▸ **THE TASK**
A line qualifies if it holds the string "burner". Copy every qualifying line from the records.

[Stored data]
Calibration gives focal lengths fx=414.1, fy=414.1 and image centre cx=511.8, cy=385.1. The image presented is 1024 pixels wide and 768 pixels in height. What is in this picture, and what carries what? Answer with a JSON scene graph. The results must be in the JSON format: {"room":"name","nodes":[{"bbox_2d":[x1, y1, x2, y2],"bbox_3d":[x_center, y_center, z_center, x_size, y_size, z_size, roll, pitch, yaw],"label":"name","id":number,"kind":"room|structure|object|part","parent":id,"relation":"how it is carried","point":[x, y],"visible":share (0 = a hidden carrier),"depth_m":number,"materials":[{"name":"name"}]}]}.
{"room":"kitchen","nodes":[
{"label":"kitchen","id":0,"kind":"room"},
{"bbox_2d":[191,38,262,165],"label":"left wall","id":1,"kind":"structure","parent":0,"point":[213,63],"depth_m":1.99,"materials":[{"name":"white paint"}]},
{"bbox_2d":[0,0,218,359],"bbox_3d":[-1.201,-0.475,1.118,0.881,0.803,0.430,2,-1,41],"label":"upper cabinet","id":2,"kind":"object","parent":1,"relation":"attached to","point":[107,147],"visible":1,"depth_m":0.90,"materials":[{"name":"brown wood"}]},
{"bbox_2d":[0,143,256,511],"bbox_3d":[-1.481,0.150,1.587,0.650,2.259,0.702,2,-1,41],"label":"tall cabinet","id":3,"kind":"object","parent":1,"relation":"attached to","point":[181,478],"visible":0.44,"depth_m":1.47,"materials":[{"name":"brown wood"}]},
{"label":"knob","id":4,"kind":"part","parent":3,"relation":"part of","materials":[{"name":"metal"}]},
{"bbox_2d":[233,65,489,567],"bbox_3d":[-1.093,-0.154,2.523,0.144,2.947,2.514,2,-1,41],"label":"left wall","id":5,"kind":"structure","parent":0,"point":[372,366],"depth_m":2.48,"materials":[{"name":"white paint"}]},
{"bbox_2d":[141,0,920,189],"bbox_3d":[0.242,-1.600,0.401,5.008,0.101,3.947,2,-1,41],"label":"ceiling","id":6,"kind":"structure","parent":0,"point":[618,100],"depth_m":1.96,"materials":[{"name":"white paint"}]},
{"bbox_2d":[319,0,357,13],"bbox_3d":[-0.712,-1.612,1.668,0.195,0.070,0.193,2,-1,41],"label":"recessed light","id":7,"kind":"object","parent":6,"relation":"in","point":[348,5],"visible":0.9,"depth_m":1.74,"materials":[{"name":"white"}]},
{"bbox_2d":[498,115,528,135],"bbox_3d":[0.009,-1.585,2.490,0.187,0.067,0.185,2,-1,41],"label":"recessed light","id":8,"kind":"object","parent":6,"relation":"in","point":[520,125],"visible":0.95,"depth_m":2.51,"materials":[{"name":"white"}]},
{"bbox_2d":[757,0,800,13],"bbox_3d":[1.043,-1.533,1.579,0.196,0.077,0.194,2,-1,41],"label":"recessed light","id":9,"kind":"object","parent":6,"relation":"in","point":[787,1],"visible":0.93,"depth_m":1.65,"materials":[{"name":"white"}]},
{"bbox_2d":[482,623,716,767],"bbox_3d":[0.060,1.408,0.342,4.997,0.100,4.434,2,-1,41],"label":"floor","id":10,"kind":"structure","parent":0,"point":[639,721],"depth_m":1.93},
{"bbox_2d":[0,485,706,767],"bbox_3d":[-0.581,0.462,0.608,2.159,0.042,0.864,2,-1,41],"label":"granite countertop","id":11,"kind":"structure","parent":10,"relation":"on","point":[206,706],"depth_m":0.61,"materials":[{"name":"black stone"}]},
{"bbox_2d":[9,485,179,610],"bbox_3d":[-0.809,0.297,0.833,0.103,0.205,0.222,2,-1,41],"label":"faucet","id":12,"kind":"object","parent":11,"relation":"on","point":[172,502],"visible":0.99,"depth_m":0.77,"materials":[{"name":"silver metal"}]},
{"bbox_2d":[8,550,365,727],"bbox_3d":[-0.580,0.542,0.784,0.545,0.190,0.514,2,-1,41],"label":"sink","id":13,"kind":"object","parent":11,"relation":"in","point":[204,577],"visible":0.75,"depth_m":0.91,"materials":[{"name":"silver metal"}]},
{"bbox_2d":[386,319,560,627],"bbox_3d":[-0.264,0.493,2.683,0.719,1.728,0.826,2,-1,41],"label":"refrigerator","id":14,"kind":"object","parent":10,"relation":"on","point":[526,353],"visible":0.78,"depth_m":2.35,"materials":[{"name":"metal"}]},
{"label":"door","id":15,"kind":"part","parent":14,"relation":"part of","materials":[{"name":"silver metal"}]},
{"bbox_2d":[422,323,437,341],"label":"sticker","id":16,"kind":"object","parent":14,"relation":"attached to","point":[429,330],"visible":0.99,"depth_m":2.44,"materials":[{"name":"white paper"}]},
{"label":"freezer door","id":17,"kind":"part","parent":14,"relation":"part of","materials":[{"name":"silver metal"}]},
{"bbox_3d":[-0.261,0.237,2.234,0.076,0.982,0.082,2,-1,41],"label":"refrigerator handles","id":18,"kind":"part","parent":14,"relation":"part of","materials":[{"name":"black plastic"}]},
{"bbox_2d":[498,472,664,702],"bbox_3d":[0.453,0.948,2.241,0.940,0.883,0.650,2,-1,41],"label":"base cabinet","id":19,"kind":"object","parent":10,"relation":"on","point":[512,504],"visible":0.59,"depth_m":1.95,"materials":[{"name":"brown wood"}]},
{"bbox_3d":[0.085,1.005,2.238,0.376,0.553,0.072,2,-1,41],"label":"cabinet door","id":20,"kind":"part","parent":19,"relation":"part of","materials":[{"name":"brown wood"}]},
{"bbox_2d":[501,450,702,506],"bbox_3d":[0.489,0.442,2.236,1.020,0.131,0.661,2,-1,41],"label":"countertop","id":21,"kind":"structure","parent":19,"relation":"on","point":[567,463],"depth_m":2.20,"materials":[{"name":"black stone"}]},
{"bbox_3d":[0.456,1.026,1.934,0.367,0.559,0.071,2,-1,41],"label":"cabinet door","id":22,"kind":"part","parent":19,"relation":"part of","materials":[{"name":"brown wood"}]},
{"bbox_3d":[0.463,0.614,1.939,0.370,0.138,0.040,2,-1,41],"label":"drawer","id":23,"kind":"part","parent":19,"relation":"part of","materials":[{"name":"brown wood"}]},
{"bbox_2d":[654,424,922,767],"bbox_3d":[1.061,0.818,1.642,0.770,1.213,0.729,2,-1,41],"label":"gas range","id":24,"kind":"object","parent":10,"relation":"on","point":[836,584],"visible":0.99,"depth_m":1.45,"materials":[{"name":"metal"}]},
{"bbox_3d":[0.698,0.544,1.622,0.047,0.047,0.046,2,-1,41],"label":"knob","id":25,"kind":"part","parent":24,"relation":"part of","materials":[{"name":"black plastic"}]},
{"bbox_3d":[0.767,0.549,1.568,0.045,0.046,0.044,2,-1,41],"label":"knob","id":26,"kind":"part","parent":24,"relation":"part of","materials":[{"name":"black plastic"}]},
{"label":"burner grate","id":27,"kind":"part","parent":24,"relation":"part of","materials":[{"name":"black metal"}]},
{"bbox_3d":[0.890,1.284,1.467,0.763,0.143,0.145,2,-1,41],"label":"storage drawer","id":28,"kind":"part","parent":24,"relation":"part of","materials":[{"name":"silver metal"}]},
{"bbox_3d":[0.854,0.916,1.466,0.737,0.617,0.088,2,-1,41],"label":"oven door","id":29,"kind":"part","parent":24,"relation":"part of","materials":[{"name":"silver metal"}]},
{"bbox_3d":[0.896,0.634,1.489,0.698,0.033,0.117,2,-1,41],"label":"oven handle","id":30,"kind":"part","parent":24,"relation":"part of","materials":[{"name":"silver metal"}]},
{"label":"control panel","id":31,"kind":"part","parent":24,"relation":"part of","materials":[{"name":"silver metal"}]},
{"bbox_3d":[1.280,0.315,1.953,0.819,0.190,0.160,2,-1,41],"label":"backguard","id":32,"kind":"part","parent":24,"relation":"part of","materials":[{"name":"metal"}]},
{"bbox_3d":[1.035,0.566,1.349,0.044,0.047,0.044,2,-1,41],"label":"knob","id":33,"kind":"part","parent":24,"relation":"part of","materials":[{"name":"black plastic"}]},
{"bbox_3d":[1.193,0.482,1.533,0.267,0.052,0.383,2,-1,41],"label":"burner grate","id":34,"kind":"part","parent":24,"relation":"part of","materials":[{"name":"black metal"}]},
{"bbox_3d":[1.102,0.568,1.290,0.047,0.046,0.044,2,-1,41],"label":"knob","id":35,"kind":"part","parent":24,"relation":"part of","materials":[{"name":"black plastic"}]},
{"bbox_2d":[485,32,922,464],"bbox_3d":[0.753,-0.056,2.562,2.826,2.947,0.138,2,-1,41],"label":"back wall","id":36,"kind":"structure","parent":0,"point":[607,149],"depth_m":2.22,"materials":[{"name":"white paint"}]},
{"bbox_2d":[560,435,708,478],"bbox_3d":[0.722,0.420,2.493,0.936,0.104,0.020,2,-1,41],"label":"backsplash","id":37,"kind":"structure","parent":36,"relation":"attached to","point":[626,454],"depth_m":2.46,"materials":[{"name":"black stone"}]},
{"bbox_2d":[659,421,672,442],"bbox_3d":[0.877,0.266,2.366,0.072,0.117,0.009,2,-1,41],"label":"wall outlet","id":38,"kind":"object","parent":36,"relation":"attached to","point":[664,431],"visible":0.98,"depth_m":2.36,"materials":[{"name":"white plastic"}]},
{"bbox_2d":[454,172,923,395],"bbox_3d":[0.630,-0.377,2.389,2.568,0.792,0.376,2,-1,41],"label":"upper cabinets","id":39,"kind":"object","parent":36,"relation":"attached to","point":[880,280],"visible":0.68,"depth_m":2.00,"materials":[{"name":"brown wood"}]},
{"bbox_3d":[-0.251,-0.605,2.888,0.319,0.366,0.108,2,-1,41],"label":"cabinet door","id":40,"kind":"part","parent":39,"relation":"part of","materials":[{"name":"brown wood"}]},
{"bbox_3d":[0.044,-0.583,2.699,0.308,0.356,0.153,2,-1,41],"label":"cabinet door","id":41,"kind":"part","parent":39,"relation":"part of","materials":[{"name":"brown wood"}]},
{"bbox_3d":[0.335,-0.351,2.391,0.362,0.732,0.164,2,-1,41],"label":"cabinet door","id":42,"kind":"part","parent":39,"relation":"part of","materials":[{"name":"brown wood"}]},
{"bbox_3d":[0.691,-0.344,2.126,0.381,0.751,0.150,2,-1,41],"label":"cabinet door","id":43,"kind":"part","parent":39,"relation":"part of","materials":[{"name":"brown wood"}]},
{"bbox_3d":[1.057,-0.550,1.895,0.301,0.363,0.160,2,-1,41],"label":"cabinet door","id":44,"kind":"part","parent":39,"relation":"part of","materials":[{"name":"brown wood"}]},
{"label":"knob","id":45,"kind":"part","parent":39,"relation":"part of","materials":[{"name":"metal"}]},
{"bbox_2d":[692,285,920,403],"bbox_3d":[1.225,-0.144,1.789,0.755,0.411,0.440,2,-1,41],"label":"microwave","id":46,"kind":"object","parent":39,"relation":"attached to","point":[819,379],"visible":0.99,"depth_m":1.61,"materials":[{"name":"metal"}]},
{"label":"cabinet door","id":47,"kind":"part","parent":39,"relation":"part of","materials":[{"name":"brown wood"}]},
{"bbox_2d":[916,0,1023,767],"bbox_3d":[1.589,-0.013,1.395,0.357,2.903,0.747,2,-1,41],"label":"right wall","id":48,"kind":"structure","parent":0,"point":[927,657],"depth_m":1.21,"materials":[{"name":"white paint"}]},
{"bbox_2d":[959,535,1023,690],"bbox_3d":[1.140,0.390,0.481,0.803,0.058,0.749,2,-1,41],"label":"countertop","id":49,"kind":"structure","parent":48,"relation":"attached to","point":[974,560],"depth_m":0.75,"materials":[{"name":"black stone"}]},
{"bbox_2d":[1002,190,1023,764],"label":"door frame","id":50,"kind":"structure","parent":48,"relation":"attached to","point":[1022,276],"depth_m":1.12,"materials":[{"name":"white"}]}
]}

▸ **WRITTEN RESPONSE**
{"label":"burner grate","id":27,"kind":"part","parent":24,"relation":"part of","materials":[{"name":"black metal"}]},
{"bbox_3d":[1.193,0.482,1.533,0.267,0.052,0.383,2,-1,41],"label":"burner grate","id":34,"kind":"part","parent":24,"relation":"part of","materials":[{"name":"black metal"}]},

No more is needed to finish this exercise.